I am not a voice specialist.  I don’t have the answers to these questions.  If the research exists, I haven’t found it.  If it doesn’t, I hope someone is conducting it.  I’d love to read the results.  Until then, we need to approach this issue with cultural competence, relying on the research we do have and leaving our personal biases out of the discussion.

Cultural competence in LGBTQ+ issues is not limited to voice therapy. Queer people exist everywhere: in hospitals, rehab centers, nursing homes, schools. An Early Intervention SLP may very well be asked to work with a toddler who has two moms or two dads.  In any case, the ASHA Code of Ethics requires SLPs to treat queer clients/patients/students, families, and caregivers  with the same respect, dignity, and clinical expertise that we treat cisgender-heterosexual people, regardless of personal beliefs.  As a queer SLP, I am required to treat openly bigoted clients, caregivers, and families in the same way.

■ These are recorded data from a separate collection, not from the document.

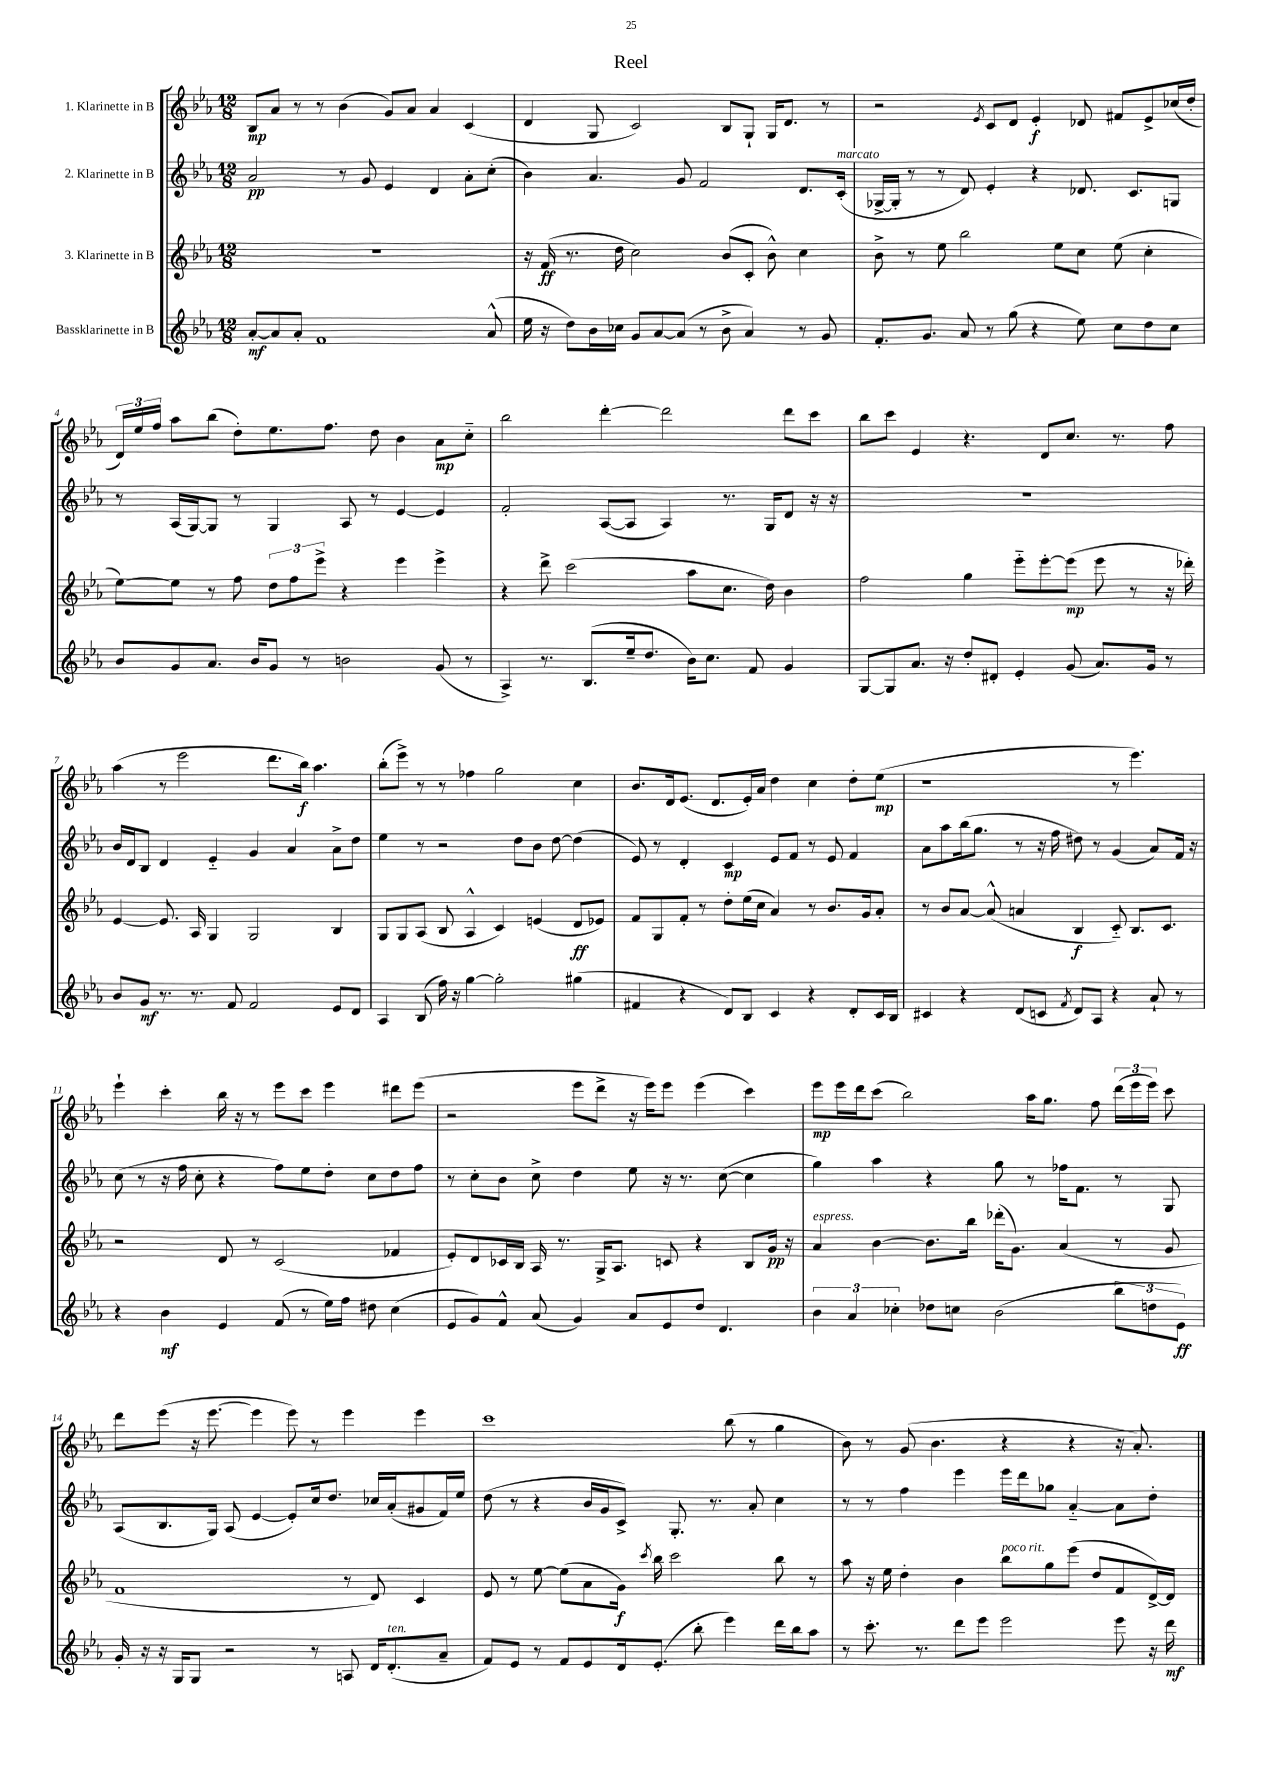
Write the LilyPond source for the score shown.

\header { title = "Reel" }
<<
\new StaffGroup <<
\new Staff = "s0" \with { instrumentName = "1. Klarinette in B" } {
    \clef treble \key ees \major \numericTimeSignature \time 12/8
    \autoBeamOff bes8[\mp aes'8] r8 r8 bes'4( g'8[) aes'8] aes'4 c'4( |
    d'4 g8 c'2) bes8[ g8]-! g16[ d'8.] r8 |
    r2 \acciaccatura { ees'8 } c'8[ d'8] ees'4-.\f des'8 fis'8[ ees'8-> ces''16( d''16]-. |
    \tuplet 3/2 { d'16[) ees''16 f''16] } aes''8[ bes''8]( d''8[-.) ees''8. f''8.] d''8 bes'4 aes'8[\mp c''8]-_ |
    bes''2 d'''4~-. d'''2 d'''8[ c'''8] |
    bes''8[ c'''8] ees'4 r4. d'8[ c''8.] r8. f''8 |
    aes''4( r8 ees'''2 d'''8.[ bes''16]\f) aes''4. |
    bes''8[-.( ees'''8]->) r8 r8 fes''4 g''2 c''4 |
    bes'8.[ d'16 ees'8.]( d'8.[ ees'16-.) aes'16] d''4 c''4 d''8[-. ees''8]\mp( |
    r1 r8 ees'''4.) |
    ees'''4-! c'''4-. bes''16 r16 r8 ees'''8[ c'''8] ees'''4 dis'''8[ ees'''8]( |
    r2 ees'''8[ d'''8]-> r16 ees'''16[) ees'''8] ees'''4( c'''4) |
    ees'''8[\mp ees'''16 d'''16 c'''8]( bes''2) aes''16[ g''8.] f''8 \tuplet 3/2 { d'''16[( ees'''16 ees'''16]) } c'''8 |
    d'''8[ ees'''8]( r16 ees'''8.~ ees'''4 ees'''8) r8 ees'''4 ees'''4 |
    c'''1 bes''8( r8 g''4 |
    bes'8) r8 g'8( bes'4. r4 r4 r16 aes'8.-.) \bar "|." |
}
\new Staff = "s1" \with { instrumentName = "2. Klarinette in B" } {
    \clef treble \key ees \major \numericTimeSignature \time 12/8
    \autoBeamOff aes'2\pp r8 g'8 ees'4 d'4 aes'8[-. c''8]-.( |
    bes'4) aes'4. g'8 f'2 d'8.[ c'16]-.^\markup { \italic "marcato" }( |
    ges16[~-> ges16]-. r8 r8 d'8) ees'4-. r4 des'8. c'8.[ g8] |
    r8 aes16[( g16~) g8] r8 g4 aes8 r8 ees'4~ ees'4 |
    f'2-. aes8[~( aes8] aes4) r8. g16[ d'8] r16 r16 |
    R1. |
    bes'16[ d'16 bes8] d'4 ees'4-_ g'4 aes'4 aes'8[-> d''8] |
    ees''4 r8 r2 d''8[ bes'8] d''8~ d''4( |
    ees'8) r8 d'4-. c'4\mp ees'8[ f'8] r8 ees'8 f'4 |
    aes'8[ aes''8 bes''16( g''8.] r8 r16 f''16 dis''8) r8 g'4( aes'8[) f'16] r16 |
    c''8( r8 r16 f''16 c''8-. r4 f''8[) ees''8 d''8]-. c''8[ d''8 f''8] |
    r8 c''8[-. bes'8] c''8-> d''4 ees''8 r16 r8. c''8~( c''4 |
    g''4) aes''4 r4 g''8 r8 fes''16[ f'8.] r8 g8 |
    aes8[( bes8. g16]) aes8( ees'4~ ees'8[-.) c''16 d''8.] ces''16[ aes'16-.( gis'8 f'16) ees''16] |
    d''8( r8 r4 bes'16[ g'16 c'8]->) g8.-. r8. aes'8-. c''4 |
    r8 r8 f''4 ees'''4 ees'''16[ d'''16 ges''8] aes'4~-_ aes'8[ d''8]-. \bar "|." |
}
\new Staff = "s2" \with { instrumentName = "3. Klarinette in B" } {
    \clef treble \key ees \major \numericTimeSignature \time 12/8
    \autoBeamOff R1. |
    r16 f'16\ff( r8. d''16 c''2) bes'8[( c'8]-. bes'8-^) c''4 |
    bes'8-> r8 ees''8 bes''2 ees''8[ c''8] ees''8( c''4-. |
    ees''8[~) ees''8] r8 f''8 \tuplet 3/2 { d''8[ f''8 ees'''8]-> } r4 ees'''4 ees'''4-> |
    r4 d'''8-> c'''2( aes''8[ c''8.] d''16) bes'4 |
    f''2 g''4 ees'''8[-_ ees'''8~-. ees'''8]\mp( ees'''8 r8 r16 des'''16-.) |
    ees'4~ ees'8. aes16 g4 g2 bes4 |
    g8[ g8 aes8]( bes8 aes4-^ c'4) e'4( d'8[\ff ees'8]) |
    f'8[ g8 f'8]-. r8 d''8[-. ees''16( c''16] aes'4) r8 bes'8.[ g'16 aes'8]-. |
    r8 bes'8[ aes'8]~ aes'8-^( a'4 bes4\f c'8-_) bes8.[ c'8.] |
    r2 d'8 r8 c'2( fes'4 |
    ees'8[-.) d'8 ces'16 bes16] aes16 r8. g16[-> aes8.] c'8 r4 bes8[ g'16]\pp r16 |
    aes'4^\markup { \italic "espress." } bes'4~ bes'8.[ bes''16] des'''16[-.( g'8.]) aes'4( r8 g'8 |
    f'1 r8 d'8) c'4 |
    ees'8 r8 ees''8~ ees''8[( aes'8 g'16]\f) \acciaccatura { c'''8 } bes''16 c'''2 bes''8 r8 |
    aes''8 r16 ees''16 d''4-. bes'4 bes''8[^\markup { \italic "poco rit." } g''8 ees'''8]( d''8[ f'8 d'16~->) d'16] \bar "|." |
}
\new Staff = "s3" \with { instrumentName = "Bassklarinette in B" } {
    \clef treble \key ees \major \numericTimeSignature \time 12/8
    \autoBeamOff aes'8[~-.\mf aes'8 aes'8]-. f'1 aes'8-^( |
    ees''16 r16 d''8[) bes'16 ces''16] g'8[ aes'8~ aes'8]( r8 bes'8-> aes'4) r8 g'8 |
    f'8.[-. g'8.] aes'8 r8 g''8( r4 ees''8) c''8[ d''8 c''8] |
    bes'8[ g'8 aes'8.] bes'16[ g'8] r8 b'2 g'8( r8 |
    aes4->) r8. bes8.[( ees''16-- d''8.] bes'16[) c''8.] f'8 g'4 |
    g8[~ g8 aes'8.] r16 d''8[-. dis'8]-. ees'4-. g'8( aes'8.[) g'16] r8 |
    bes'8[ g'8]\mf r8. r8. f'8 f'2 ees'8[ d'8] |
    aes4 bes8( f''16) r16 g''4~ g''2-. gis''4( |
    fis'4 r4 d'8[) bes8] c'4 r4 d'8[-. c'16 bes16] |
    cis'4 r4 d'8[( c'8] \acciaccatura { f'8 } d'8[) aes8] r4 aes'8-! r8 |
    r4 bes'4\mf ees'4 f'8( r8 ees''16[) f''16] dis''8 c''4( |
    ees'8[ g'8) f'8]-^ aes'8( g'4) aes'8[ ees'8 d''8] d'4. |
    \tuplet 3/2 { bes'4 aes'4 ces''4-. } des''8[ c''8] bes'2( \tuplet 3/2 { bes''8[ d''8 ees'8]\ff) } |
    g'16-. r16 r16 g16[ g8] r2 r8 a8 d'16[ d'8.-.^\markup { \italic "ten." }( aes'8]-- |
    f'8[) ees'8] r8 f'8[ ees'8 d'16 ees'8.]-.( bes''8-. ees'''4) d'''16[ bes''16 aes''8] |
    r8 c'''8.-. r8. d'''8[ ees'''8] ees'''2 ees'''8 r16 d'''16\mf \bar "|." |
}
>>
>>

So yes, when a patient says “I disagree with gays getting married” during a language assessment, I put aside my emotional reaction in order to plan treatment.  Their belief that I shouldn’t be allowed to get married does not negate their right to regain their communication skills, just as choosing to treat this person does not invalidate my commitment to marriage equality.

If you want to attend a church that believes queer people are “unnatural,” if you choose to reject friends and relatives who come out, those are your decisions.  As soon as you project your beliefs onto the people you work with, you violate the code of ethics you signed when you became certified.  I agreed to abide by that code and I renew my commitment to it every year. I do so with the understanding the SLPs across the country are doing the same.